Je suis la Syrie ! Je prends ma source dans les eaux de l'océan Atlantique et je m'infiltre, perdu, abandonné, misérable, incapable d'agir, apathique, acquiesçant au le destin, aussi énorme soit-il, sans action, sans réagir, jusqu'à arriver à l'océan Indien.
Je suis la Syrie ! Qui est Arabe si ce n’est moi ? Je suis la Syrie. Je suis venu d'Irak, de Palestine, de Djibouti, des camps de misère au Liban, des dédales de la pauvreté dans chaque terre arabe.
Je suis la Syrie ! Je suis les fils des nouveaux camps de la terre, et je suis ses terroristes.

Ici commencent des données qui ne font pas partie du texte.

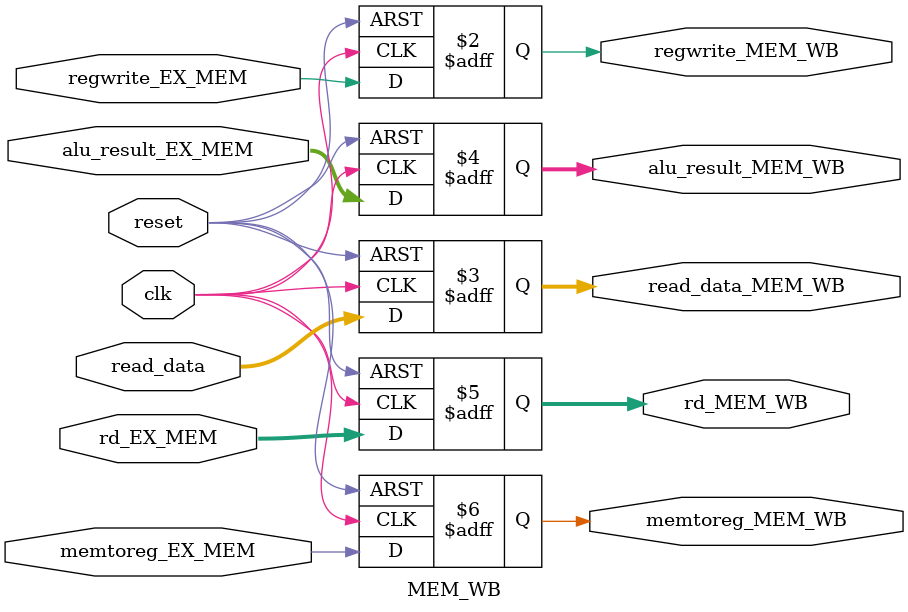
<source format=v>
`timescale 1ns / 1ps


module MEM_WB(
    input clk,
    input reset,
    input [31:0] read_data,
    input [31:0] alu_result_EX_MEM,
    input [4:0] rd_EX_MEM,
    input memtoreg_EX_MEM,
    input regwrite_EX_MEM,
    
    output reg regwrite_MEM_WB,
    output reg [31:0] read_data_MEM_WB,
    output reg [31:0] alu_result_MEM_WB,
    output reg [4:0] rd_MEM_WB,
    output reg memtoreg_MEM_WB
);
    
    always @(posedge clk, posedge reset)
    begin
        if(reset) begin
            regwrite_MEM_WB     <= 0;
            read_data_MEM_WB    <= 0;
            alu_result_MEM_WB   <= 0;
            rd_MEM_WB           <= 0;
            memtoreg_MEM_WB     <= 0;
        end
        else begin
            regwrite_MEM_WB     <= regwrite_EX_MEM;
            read_data_MEM_WB    <= read_data;
            alu_result_MEM_WB   <= alu_result_EX_MEM;
            rd_MEM_WB           <= rd_EX_MEM;
            memtoreg_MEM_WB     <= memtoreg_EX_MEM;
        end
    end
    
endmodule


</source>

Je ne suis que des rassemblements de femmes et d'enfants rodant, malheureux, dans les rues de Beyrouth ; je ne suis que des jeunes, d'un âge moyen, qui entassent leurs enfants, leur argent, leurs biens, et ce qui leur reste de chair vivante, dans des embarcations de fortune, prenant le large vers l'inconnu, vers les naufrages mortels en Méditerranée, vers l’humiliation aux frontières des États occidentaux. Je suis les nouveaux terroristes du globe, banni de ses paradis.
Je suis le terrorisme, je suis ses victimes.

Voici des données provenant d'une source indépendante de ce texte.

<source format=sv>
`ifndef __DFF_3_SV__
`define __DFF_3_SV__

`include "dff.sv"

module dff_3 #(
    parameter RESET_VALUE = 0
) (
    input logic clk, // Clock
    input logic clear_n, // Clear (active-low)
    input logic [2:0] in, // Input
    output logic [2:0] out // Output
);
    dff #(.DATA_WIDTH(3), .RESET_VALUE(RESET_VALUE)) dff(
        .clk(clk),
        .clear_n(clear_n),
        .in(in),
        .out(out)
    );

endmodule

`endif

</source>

Je suis le loyaliste, je suis l'opposant. Je suis perdu dans des discussions byzantines sur les causes et les effets, pendant que mes enfants sombrent dans des mares de sang. Je suis l'innocent, victime du «jeu des nations», alors que mon doigt tire sur le déclencheur, ouvrant le feu en direction de visages que j’ai dépourvu de noms.
Je suis les pieds-nus des villes qui arpentent les rues, hébétés, comme des orphelins; êtres chers qui ont été humiliés; ne pardonne pas ceux qui les ont forcés à l'exode… car ils savent ce qu'ils font. Ne me pardonne pas, Père Tout Puissant car je n'ai pas fait face à ceux qui m'ont dépouillé.
Je suis la Syrie ! Je suis les rues de jasmin paisibles ou a été lâché le démon. Un démon qui s’étend aujourd’hui dans les quatre coins du monde.